Que veut vraiment Bart De Wever ?

V.d.W. Publié le - Mis à jour le

Politique belge

Reprenons. Dans un mois, Bart De Wever espère conquérir le maïorat d’Anvers. Ainsi, il pourra démontrer que la N-VA est capable de bien gérer une grande ville, après 90 ans de socialisme. Il le répète, la N-VA, ce n’est pas un cauchemar, cela peut même devenir un rêve pour la Flandre et la Belgique.

Après Anvers, rien, croit-il, ne pourra arrêter le sacre de la N-VA et de son empereur, aux élections fédérales, régionales et européennes de 2014. A l’entendre, les nationalistes seront donc, cette fois, incontournables. C’est bien avec Bart De Wever qu’il faudra entamer et conclure.

Et son programme est connu. Non, dit-il en roulant les yeux doux aux francophones, l’objectif de la N-VA, ce n’est pas le séparatisme, même si cet objectif figure toujours au programme de son parti. Il ne veut même pas, dit-il, de révolution, mais d’une "simple" évolution, à savoir un pas de plus vers le confédéralisme.
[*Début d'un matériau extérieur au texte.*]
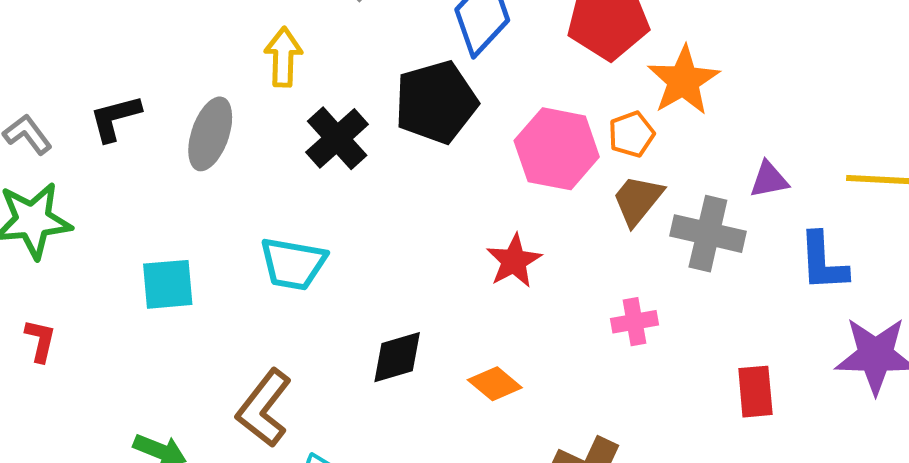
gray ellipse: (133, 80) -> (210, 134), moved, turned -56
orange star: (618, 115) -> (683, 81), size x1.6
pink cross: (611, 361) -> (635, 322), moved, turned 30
D’ailleurs, plaide-t-il, Kris Peeters (CD&V), le ministre-Président du gouvernement flamand, défend la même option.

Qu’est ce que cela signifie, pratiquement ? De Wever veut accroître la responsabilité des entités fédérées et obtenir plus de compétences encore pour les Régions et les Communautés. Son rêve : changer l’article 35 de la Constitution et limiter au strict minimum les compétences de l’Etat à quelques grands domaines. Tout ce qui ne serait pas listé comme étant fédéral appartiendrait donc automatiquement aux entités fédérées. Bart De Wever montre son impatience. Et dit aux francophones : n’attendons pas 2014 pour en parler. Lançons dès maintenant des négociations discrètes entre le Nord et le Sud du pays.